On the other hand, it may bear some criticisms:

  • Lack of isolation: PHP applications run in Apache's runtime context and they share the same credentials (namely all run with www-data user privilege). Although there are some solutions with suExec (alone) and suPHP, those are not mainstream and have problems of their own.
  • Shallow apache embedding: PHP as a module barely exposes an Apache API. Other languages and frameworks will provide much richer and sophisticated usage of Apache ressources. PHP and its developers don't use that: not a big deal, but severely undermine the reasons to live as an Apache module.

The lack of isolation can be detailed with several consequences:

  • Security: we would obviously like to run every application with its own Unix account, maybe in its own chroot. And with the PHP module, several applications may (and will) end in the same process context.
  • Stability: for the same reason quoted above, applications wich relies on some global process behaviour might step on each other (a painful bug about mbstring.func_overload comes to mind)
  • Resilience: if PHP crashes, an Apache process crashes. Fortunately not a real issue since an Apache prefork process handles one request at a time and will be respawned as necessary.
  • Scalability: since PHP is not thread-safe (to be correct: many PHP modules are not), it forces the prefork model on Apache. This does not scale well since it limits the number of simultaneous HTTP connections to MaxClients, which is itself bounded by memory constraints (and a default Apache internal limit of 256).

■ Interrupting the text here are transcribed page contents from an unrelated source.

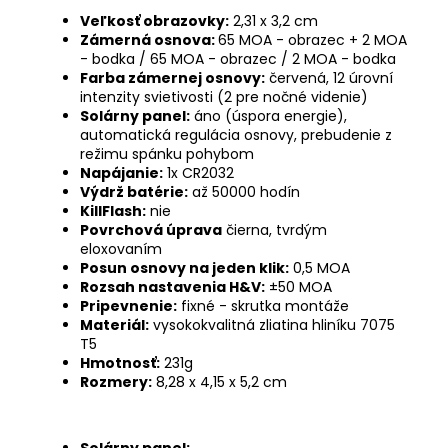
Veľkosť obrazovky:
2,31 x 3,2 cm
Zámerná osnova:
65 MOA - obrazec + 2 MOA
- bodka / 65 MOA - obrazec / 2 MOA - bodka
Farba zámernej osnovy:
červená, 12 úrovní
intenzity svietivosti (2 pre nočné videnie)
Solárny panel:
áno (úspora energie),
automatická regulácia osnovy, prebudenie z
režimu spánku pohybom
Napájanie:
1x CR2032
Výdrž batérie:
až 50000 hodín
KillFlash:
nie
Povrchová úprava
čierna, tvrdým
eloxovaním
Posun osnovy na jeden klik:
0,5 MOA
Rozsah nastavenia H&V:
±50 MOA
Pripevnenie:
fixné - skrutka montáže
Materiál:
vysokokvalitná zliatina hliníku 7075
T5
Hmotnosť:
231g
Rozmery:
8,28 x 4,15 x 5,2 cm
Solárny panel:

Now that the C10K problem has been identified and tackled in all modern kernels and HTTP servers, it's time to move forward. For Apache, it means switching to the MPM worker. And trhowing PHP out of Apache's nest.

FastCGI comes as a natural answer to this solution: it has been specifically designed to interface HTTP servers and web applications with a very simple protocol which preserve most if not all semantics of the famous CGI 1.1 specs. You get all benefits:

  • Apache does the HTTP job and the static serving, lives and scales independently of your web applications
  • Every application may live in its own context (own process, own Unix account, own chroot, own server, etc.) and have its own ressource set (number of processes, memory, etc.)

Testing

This is a very rough and unfinished chapter, but it might be useful as a quick reminder of basic things to check before going "live".

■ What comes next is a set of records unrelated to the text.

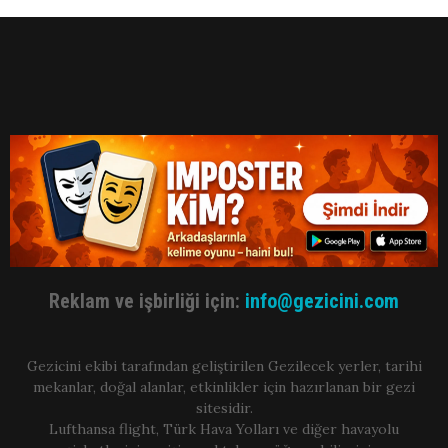
Reklam ve işbirliği için:
info@gezicini.com
Gezicini ekibi tarafından geliştirilen Gezilecek yerler, tarihi
mekanlar, doğal alanlar, etkinlikler için hazırlanan bir gezi
sitesidir.
Lufthansa flight, Türk Hava Yolları ve diğer havayolu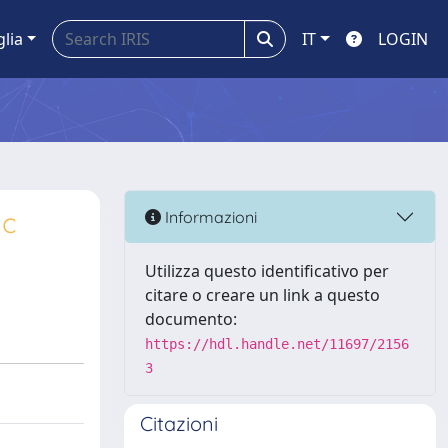
glia
IT
LOGIN
ic
Informazioni
Utilizza questo identificativo per
citare o creare un link a questo
documento:
https://hdl.handle.net/11697/2156
3
Citazioni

  • Check the virtual host setup:
URL Result
http://www.myapp.com/ Should "work", obviously
http://myapp.com/aaa Redirects to http://www.myapp.com/aaa
http://11.22.33.44/bbb Redirects to http://www.myapp.com/bbb (use your server IP address)
  • Check the output compression:
    $ wget -S --header='Accept-Encoding: gzip' -O - http://www.myapp.com/ >/dev/null
    ...
      Content-Encoding: gzip
    ...
    
  • Check the peak static throughput. You should get a number which is bound by your physical network with a remote test (more exactly the slower link between your server and your test machine), and bound by your CPU when run locally (I/O are not relevant since the static file is in memory cache after the first request).
    $ /usr/sbin/ab -c1 -n1000 http://www.myapp.com/myapp.css
    
  • Check the "parallel" static throughput. You should have the same total throughput than with the peak measures above (in other words, "it scales"), maybe slightly lower with a lot of concurrent connections (note: it's hard to run ab below 5000 simulated clients). If you have errors, check that you didn't forgot to raise your kernel's default file handles limit.
    $ /usr/sbin/ab -c2000 -n20000 http://www.myapp.com/myapp.css
    
  • Run a real test, with simulated users, sessions, form submissions, constrained arrival rates, etc. See Tsung.